Gelişmiş Arama
Ziyaret
13732
Güncellenme Tarihi: 2012/05/19
Soru Özeti
Neden Hz İsa Ruhullah olarak adlandırılmıştır?
Soru
Neden Hz İsa Ruhullah (Allah’ın ruhu) olarak adlandırılmıştır? Yüce Allah’ın kendi ruhundan Peygamberi Âdem’e üflemesinin manası nedir?
Kısa Cevap

Bazı özellikler değişik ve birçok şey ve bireylerde bulunmasına karşın, bir takım deliller nedeniyle özel bir birey veya şeyde belirgin olarak ilan edilir. Örneğin Allah’ın olan tüm gökler ve yeryüzü arasında Kâbe’nin Allah’ın evi olarak tanıtılması bu kabildendir. Bu anlamda tüm peygamberler ve mümin bireyler Allah’ın ruhuna isnat edilmekle birlikte, bu istinat Hz İsa ve Hz Âdem ile ilgili olarak bu iki şahsın özel bir şekilde yaratılması nedeniyle belirgin bir şekilde ortaya çıkmış ve bu esas uyarınca da Hz İsa, “ruhullah” olarak adlandırılmıştır. Elbette bu ad ve lakap onun kulluğuna bir halel ve noksanlık getirmemiş ve onu ulûhiyet mertebesine çıkarmamıştır. 

Ayrıntılı Cevap

Kur’an-ı Kerim’de bu ilahi peygamberi tanıtma noktasında mevcut olan ayet şöyle buyurmaktadır: Ey Kitab ehli! Dininizde sınırları aşmayın ve Allah hakkında ancak hakkı söyleyin. Meryem oğlu İsa Mesih, ancak Allah’ın peygamberi, Meryem’e ulaştırdığı (emriyle onda var ettiği) kelimesi ve kendisinden bir ruhtur. Öyleyse Allah’a ve peygamberlerine iman edin, “(Allah) üçtür” demeyin. Kendi iyiliğiniz için buna son verin. Allah, ancak bir tek ilâhtır. O, çocuk sahibi olmaktan uzaktır. Göklerdeki her şey, yerdeki her şey O’nundur. Vekil olarak Allah yeter.[1]  Bu ayete istinatta bulunarak ruhullah kelimesi, Hz İsa’nın isimlerinden biri sıfatıyla İslami metinlerde kullanılmıştır. Öte taraftan Kur’an-ı Kerim’in açıkça belirtmesiyle ruh az insani bir bilgiyle tüm yönlerinin bilinebileceği konulardan değildir.[2] Bununla birlikte Kur’an’da ruh kelimesini değişik manalarda kullanan birçok ayete rastlamaktayız ve bunların arasında ortak bir nokta bulunabilir. Kur’an’daki ruh kelimesinin bazı manaları şunlardır:

1. Allah’ın mesajını peygamberlere ulaştıran yakın melek.[3]  

2. Semavi kitap.[4]

3. Allah tarafından kullarına gönderilmiş gaybi yardım.[5]
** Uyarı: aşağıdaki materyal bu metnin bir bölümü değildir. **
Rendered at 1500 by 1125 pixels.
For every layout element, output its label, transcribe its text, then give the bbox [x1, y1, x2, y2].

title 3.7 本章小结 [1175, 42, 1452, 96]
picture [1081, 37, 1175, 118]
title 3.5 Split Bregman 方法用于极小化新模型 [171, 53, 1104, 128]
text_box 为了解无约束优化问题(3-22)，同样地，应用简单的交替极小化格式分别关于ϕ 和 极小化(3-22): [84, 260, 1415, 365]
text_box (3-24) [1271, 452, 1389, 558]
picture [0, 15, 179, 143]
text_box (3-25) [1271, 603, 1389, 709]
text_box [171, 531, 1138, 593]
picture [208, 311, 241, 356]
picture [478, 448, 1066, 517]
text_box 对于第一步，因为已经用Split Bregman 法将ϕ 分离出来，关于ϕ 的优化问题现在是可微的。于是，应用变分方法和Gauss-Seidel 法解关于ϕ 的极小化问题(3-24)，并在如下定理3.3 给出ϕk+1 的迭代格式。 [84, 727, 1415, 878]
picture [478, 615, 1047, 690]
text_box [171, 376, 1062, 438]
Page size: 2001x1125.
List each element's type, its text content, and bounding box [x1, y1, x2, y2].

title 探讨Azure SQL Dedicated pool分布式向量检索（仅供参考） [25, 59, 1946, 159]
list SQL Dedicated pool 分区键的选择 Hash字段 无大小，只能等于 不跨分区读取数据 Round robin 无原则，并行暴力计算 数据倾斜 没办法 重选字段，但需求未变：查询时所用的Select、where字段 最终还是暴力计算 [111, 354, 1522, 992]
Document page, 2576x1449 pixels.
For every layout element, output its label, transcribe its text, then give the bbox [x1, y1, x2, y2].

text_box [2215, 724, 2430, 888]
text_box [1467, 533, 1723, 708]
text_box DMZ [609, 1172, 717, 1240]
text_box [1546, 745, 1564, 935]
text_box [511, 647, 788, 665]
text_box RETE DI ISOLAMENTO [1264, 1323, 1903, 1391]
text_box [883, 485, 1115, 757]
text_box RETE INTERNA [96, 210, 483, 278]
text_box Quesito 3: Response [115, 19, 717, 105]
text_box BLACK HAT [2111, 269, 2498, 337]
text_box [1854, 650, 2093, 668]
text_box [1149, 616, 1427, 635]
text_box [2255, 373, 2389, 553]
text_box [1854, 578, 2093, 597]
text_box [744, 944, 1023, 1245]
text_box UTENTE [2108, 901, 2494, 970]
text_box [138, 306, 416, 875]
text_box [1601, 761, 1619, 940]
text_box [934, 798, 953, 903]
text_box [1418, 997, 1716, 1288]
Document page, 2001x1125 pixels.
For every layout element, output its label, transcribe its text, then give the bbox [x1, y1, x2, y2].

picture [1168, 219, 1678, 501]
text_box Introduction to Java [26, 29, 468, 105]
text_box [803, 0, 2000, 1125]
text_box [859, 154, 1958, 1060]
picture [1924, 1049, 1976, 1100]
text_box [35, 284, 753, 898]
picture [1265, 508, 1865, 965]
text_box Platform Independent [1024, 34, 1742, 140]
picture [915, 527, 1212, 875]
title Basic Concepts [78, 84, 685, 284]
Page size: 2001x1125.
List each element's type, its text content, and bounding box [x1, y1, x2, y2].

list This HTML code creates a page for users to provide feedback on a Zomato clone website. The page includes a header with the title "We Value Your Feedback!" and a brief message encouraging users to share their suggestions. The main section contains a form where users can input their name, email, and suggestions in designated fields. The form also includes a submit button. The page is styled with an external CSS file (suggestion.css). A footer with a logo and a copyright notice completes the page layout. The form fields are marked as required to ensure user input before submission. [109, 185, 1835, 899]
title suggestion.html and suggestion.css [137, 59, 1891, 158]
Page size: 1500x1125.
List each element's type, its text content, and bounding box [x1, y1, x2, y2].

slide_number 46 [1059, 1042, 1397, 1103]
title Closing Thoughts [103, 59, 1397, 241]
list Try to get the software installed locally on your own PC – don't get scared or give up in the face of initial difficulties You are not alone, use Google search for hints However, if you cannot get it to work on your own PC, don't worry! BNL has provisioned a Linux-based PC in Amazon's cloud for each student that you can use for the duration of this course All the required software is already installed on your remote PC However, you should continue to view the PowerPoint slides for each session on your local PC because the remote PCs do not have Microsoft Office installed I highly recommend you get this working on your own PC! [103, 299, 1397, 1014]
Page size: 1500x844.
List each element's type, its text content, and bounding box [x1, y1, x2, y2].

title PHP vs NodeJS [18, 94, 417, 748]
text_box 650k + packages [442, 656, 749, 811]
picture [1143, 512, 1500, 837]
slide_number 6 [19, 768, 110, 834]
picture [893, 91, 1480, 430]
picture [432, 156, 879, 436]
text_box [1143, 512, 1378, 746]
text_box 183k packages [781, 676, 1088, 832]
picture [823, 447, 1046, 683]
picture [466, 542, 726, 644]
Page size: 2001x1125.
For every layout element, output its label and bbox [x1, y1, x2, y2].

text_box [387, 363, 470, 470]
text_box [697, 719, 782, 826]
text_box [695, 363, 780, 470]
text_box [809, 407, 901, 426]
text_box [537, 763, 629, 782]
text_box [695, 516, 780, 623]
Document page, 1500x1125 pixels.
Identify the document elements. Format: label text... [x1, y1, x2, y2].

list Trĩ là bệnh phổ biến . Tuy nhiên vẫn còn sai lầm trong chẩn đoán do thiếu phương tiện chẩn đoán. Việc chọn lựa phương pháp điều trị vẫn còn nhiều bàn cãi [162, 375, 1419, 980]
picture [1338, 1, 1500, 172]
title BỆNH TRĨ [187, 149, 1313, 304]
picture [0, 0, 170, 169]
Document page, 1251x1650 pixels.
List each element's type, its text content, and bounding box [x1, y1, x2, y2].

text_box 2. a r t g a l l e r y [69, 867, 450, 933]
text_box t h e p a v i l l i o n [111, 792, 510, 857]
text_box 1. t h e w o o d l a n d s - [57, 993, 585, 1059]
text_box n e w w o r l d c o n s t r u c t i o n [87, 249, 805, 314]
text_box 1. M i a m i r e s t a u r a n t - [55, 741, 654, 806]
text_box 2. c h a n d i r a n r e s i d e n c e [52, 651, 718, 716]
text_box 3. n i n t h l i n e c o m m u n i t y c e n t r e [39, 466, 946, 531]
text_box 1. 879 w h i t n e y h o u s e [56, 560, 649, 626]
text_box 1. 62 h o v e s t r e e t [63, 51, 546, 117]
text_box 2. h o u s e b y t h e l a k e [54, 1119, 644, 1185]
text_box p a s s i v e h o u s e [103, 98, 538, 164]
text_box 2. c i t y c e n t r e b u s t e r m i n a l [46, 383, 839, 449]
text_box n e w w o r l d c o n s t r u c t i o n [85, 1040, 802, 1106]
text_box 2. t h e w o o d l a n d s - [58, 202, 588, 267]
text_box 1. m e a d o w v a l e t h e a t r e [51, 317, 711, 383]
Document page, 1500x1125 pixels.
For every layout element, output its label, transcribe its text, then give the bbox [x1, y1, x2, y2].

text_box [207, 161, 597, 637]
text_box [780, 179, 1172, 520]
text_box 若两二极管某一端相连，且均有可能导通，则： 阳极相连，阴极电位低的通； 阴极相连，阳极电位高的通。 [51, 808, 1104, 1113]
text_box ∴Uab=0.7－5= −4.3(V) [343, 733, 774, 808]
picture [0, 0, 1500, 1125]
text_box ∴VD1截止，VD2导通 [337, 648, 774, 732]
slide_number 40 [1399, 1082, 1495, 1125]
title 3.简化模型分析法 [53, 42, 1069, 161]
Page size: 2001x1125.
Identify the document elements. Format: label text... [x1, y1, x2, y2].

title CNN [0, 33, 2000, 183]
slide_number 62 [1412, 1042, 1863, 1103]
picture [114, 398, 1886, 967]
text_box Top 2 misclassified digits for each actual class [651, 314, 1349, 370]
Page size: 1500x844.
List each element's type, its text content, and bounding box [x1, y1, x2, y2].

4. Hz İsa’nın bir özelliği.

Son numune bağlamında Kur’an’da bir defa Hz İsa’nın Allah’ın ruhu olarak adlandırıldığını[6] ve başka bir yerde de onun “Kutsal Ruh” ile desteklendiğini[7] gözlemlemekteyiz. Tabirdeki bu ihtilafın niteliği bizim için açık olmayan ruhun değişik yönlerine matuf olabilir. Şayet bütün bu belirtilen hususlar kendi başına herhangi bir ipham ve soru yaratmayabilirdi, ama Hıristiyanların özel inançları ve özellikle teslis inancı[8] onların bu ayetlerden istifade ederek, Kur’an’ın da Hz İsa’nın bir takım özelliklere sahip olduğunu kabul ettiğini, onu kadim bildiğini, Allah’ın yaratığı bilmediğini ve Allah’ın oğlu bildiğine dair Hıristiyanların inancını takviye ettiğini iddia ederek Müslümanlara bir takım hususları kabul ettirmeye yeltenmesine neden oldu.

Bu konuların eskiden beri dile getirildiği ve Masum önderlerimizin de bu tür iddialar karşısında takipçilerini uygun cevaplarla bilgilendirdiklerini bilmeliyiz. Aşağıdaki iki numuneye dikkat ediniz:

1. Hamran, İmam Sadık’tan “Ondan bir ruh” ayeti ile ilgili olarak bir açıklama ister. İmam cevap olarak şöyle buyurur: Bu ruhtan kasıt, yaratılmış bir varlıktır ve Allah onu Âdem ve İsa’nın varlığına koymuştur.[9] Bu şekilde İmam, “eğer Allah’ın ruhu bir fertte olursa, kesinlikle o da kendi tanrısı gibi ezeli ve ebedi olacaktır” diye öne sürülen şüpheyi ortadan kaldırmaktadır.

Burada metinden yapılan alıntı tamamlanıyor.